(Exercise instructions): Give an exact copy of every entry.

=====

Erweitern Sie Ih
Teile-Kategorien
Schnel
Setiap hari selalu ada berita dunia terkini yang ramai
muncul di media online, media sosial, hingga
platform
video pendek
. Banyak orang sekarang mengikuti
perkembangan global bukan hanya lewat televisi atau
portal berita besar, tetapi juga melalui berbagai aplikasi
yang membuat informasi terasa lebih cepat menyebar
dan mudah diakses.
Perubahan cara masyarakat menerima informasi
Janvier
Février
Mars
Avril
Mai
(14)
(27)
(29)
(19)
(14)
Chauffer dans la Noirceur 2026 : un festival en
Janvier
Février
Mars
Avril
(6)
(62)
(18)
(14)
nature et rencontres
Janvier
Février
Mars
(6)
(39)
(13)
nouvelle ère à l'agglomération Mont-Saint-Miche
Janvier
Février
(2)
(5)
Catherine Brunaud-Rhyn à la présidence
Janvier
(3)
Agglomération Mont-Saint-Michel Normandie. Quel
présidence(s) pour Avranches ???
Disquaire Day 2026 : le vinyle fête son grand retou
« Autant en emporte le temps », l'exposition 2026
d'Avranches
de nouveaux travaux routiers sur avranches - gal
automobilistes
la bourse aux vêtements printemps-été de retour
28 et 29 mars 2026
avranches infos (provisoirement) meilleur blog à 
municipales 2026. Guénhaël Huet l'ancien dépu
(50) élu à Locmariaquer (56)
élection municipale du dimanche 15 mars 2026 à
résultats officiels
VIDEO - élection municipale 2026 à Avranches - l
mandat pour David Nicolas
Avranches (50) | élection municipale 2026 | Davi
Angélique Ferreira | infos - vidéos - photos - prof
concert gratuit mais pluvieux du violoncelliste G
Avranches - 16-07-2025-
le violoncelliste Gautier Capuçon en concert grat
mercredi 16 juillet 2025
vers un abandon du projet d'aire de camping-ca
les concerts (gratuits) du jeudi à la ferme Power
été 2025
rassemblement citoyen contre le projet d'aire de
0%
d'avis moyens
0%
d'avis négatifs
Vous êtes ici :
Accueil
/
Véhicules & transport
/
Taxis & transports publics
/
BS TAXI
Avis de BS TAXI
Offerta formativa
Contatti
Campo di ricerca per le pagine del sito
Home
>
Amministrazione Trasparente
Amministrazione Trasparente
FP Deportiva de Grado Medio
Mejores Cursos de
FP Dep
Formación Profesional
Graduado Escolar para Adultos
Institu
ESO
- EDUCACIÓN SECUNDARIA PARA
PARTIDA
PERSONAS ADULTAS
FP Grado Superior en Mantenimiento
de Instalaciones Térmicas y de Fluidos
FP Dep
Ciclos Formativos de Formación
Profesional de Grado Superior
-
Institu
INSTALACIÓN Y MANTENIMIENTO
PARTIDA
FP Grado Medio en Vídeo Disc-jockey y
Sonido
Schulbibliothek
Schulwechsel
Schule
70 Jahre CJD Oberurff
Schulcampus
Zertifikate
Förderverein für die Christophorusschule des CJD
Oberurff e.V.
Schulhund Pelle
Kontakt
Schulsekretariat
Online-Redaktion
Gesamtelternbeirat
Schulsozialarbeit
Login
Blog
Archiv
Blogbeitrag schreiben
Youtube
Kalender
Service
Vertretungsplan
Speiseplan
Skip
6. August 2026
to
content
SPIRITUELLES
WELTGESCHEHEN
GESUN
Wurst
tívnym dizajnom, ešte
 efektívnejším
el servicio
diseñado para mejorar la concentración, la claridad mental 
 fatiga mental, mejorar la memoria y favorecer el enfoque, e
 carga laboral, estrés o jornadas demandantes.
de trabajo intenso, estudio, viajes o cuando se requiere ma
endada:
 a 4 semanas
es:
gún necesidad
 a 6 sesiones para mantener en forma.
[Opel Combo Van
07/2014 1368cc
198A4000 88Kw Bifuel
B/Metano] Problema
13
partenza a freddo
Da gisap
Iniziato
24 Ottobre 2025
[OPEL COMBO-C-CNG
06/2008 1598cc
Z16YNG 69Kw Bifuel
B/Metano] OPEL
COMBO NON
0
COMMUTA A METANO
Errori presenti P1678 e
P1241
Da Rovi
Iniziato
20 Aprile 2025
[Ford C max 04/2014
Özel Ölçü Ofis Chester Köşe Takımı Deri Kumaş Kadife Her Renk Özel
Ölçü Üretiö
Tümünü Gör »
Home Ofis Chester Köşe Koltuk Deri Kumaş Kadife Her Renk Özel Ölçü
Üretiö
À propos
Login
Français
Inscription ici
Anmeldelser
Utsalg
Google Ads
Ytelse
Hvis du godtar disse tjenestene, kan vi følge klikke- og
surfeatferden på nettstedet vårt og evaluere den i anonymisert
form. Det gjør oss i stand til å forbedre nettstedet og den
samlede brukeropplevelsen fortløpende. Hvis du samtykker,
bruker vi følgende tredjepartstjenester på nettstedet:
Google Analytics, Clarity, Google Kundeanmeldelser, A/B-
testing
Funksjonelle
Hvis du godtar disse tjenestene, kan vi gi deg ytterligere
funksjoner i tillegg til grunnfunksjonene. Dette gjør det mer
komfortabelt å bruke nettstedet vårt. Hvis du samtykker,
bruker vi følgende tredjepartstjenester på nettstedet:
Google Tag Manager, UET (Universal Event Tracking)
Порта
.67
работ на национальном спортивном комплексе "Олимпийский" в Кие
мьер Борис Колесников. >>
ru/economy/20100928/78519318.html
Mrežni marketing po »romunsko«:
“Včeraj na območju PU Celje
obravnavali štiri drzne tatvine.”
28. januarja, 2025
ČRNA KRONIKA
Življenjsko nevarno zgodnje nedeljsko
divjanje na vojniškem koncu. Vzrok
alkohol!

=====

(Written response):
Erweitern Sie Ih
Teile-Kategorien
Schnel
Setiap hari selalu ada berita dunia terkini yang ramai
muncul di media online, media sosial, hingga
platform
video pendek
. Banyak orang sekarang mengikuti
perkembangan global bukan hanya lewat televisi atau
portal berita besar, tetapi juga melalui berbagai aplikasi
yang membuat informasi terasa lebih cepat menyebar
dan mudah diakses.
Perubahan cara masyarakat menerima informasi
Janvier
Février
Mars
Avril
Mai
(14)
(27)
(29)
(19)
(14)
Chauffer dans la Noirceur 2026 : un festival en
Janvier
Février
Mars
Avril
(6)
(62)
(18)
(14)
nature et rencontres
Janvier
Février
Mars
(6)
(39)
(13)
nouvelle ère à l'agglomération Mont-Saint-Miche
Janvier
Février
(2)
(5)
Catherine Brunaud-Rhyn à la présidence
Janvier
(3)
Agglomération Mont-Saint-Michel Normandie. Quel
présidence(s) pour Avranches ???
Disquaire Day 2026 : le vinyle fête son grand retou
« Autant en emporte le temps », l'exposition 2026
d'Avranches
de nouveaux travaux routiers sur avranches - gal
automobilistes
la bourse aux vêtements printemps-été de retour
28 et 29 mars 2026
avranches infos (provisoirement) meilleur blog à 
municipales 2026. Guénhaël Huet l'ancien dépu
(50) élu à Locmariaquer (56)
élection municipale du dimanche 15 mars 2026 à
résultats officiels
VIDEO - élection municipale 2026 à Avranches - l
mandat pour David Nicolas
Avranches (50) | élection municipale 2026 | Davi
Angélique Ferreira | infos - vidéos - photos - prof
concert gratuit mais pluvieux du violoncelliste G
Avranches - 16-07-2025-
le violoncelliste Gautier Capuçon en concert grat
mercredi 16 juillet 2025
vers un abandon du projet d'aire de camping-ca
les concerts (gratuits) du jeudi à la ferme Power
été 2025
rassemblement citoyen contre le projet d'aire de
0%
d'avis moyens
0%
d'avis négatifs
Vous êtes ici :
Accueil
/
Véhicules & transport
/
Taxis & transports publics
/
BS TAXI
Avis de BS TAXI
Offerta formativa
Contatti
Campo di ricerca per le pagine del sito
Home
>
Amministrazione Trasparente
Amministrazione Trasparente
FP Deportiva de Grado Medio
Mejores Cursos de
FP Dep
Formación Profesional
Graduado Escolar para Adultos
Institu
ESO
- EDUCACIÓN SECUNDARIA PARA
PARTIDA
PERSONAS ADULTAS
FP Grado Superior en Mantenimiento
de Instalaciones Térmicas y de Fluidos
FP Dep
Ciclos Formativos de Formación
Profesional de Grado Superior
-
Institu
INSTALACIÓN Y MANTENIMIENTO
PARTIDA
FP Grado Medio en Vídeo Disc-jockey y
Sonido
Schulbibliothek
Schulwechsel
Schule
70 Jahre CJD Oberurff
Schulcampus
Zertifikate
Förderverein für die Christophorusschule des CJD
Oberurff e.V.
Schulhund Pelle
Kontakt
Schulsekretariat
Online-Redaktion
Gesamtelternbeirat
Schulsozialarbeit
Login
Blog
Archiv
Blogbeitrag schreiben
Youtube
Kalender
Service
Vertretungsplan
Speiseplan
Skip
6. August 2026
to
content
SPIRITUELLES
WELTGESCHEHEN
GESUN
Wurst
tívnym dizajnom, ešte
 efektívnejším
el servicio
diseñado para mejorar la concentración, la claridad mental 
 fatiga mental, mejorar la memoria y favorecer el enfoque, e
 carga laboral, estrés o jornadas demandantes.
de trabajo intenso, estudio, viajes o cuando se requiere ma
endada:
 a 4 semanas
es:
gún necesidad
 a 6 sesiones para mantener en forma.
[Opel Combo Van
07/2014 1368cc
198A4000 88Kw Bifuel
B/Metano] Problema
13
partenza a freddo
Da gisap
Iniziato
24 Ottobre 2025
[OPEL COMBO-C-CNG
06/2008 1598cc
Z16YNG 69Kw Bifuel
B/Metano] OPEL
COMBO NON
0
COMMUTA A METANO
Errori presenti P1678 e
P1241
Da Rovi
Iniziato
20 Aprile 2025
[Ford C max 04/2014
Özel Ölçü Ofis Chester Köşe Takımı Deri Kumaş Kadife Her Renk Özel
Ölçü Üretiö
Tümünü Gör »
Home Ofis Chester Köşe Koltuk Deri Kumaş Kadife Her Renk Özel Ölçü
Üretiö
À propos
Login
Français
Inscription ici
Anmeldelser
Utsalg
Google Ads
Ytelse
Hvis du godtar disse tjenestene, kan vi følge klikke- og
surfeatferden på nettstedet vårt og evaluere den i anonymisert
form. Det gjør oss i stand til å forbedre nettstedet og den
samlede brukeropplevelsen fortløpende. Hvis du samtykker,
bruker vi følgende tredjepartstjenester på nettstedet:
Google Analytics, Clarity, Google Kundeanmeldelser, A/B-
testing
Funksjonelle
Hvis du godtar disse tjenestene, kan vi gi deg ytterligere
funksjoner i tillegg til grunnfunksjonene. Dette gjør det mer
komfortabelt å bruke nettstedet vårt. Hvis du samtykker,
bruker vi følgende tredjepartstjenester på nettstedet:
Google Tag Manager, UET (Universal Event Tracking)
Порта
.67
работ на национальном спортивном комплексе "Олимпийский" в Кие
мьер Борис Колесников. >>
ru/economy/20100928/78519318.html
Mrežni marketing po »romunsko«:
“Včeraj na območju PU Celje
obravnavali štiri drzne tatvine.”
28. januarja, 2025
ČRNA KRONIKA
Življenjsko nevarno zgodnje nedeljsko
divjanje na vojniškem koncu. Vzrok
alkohol!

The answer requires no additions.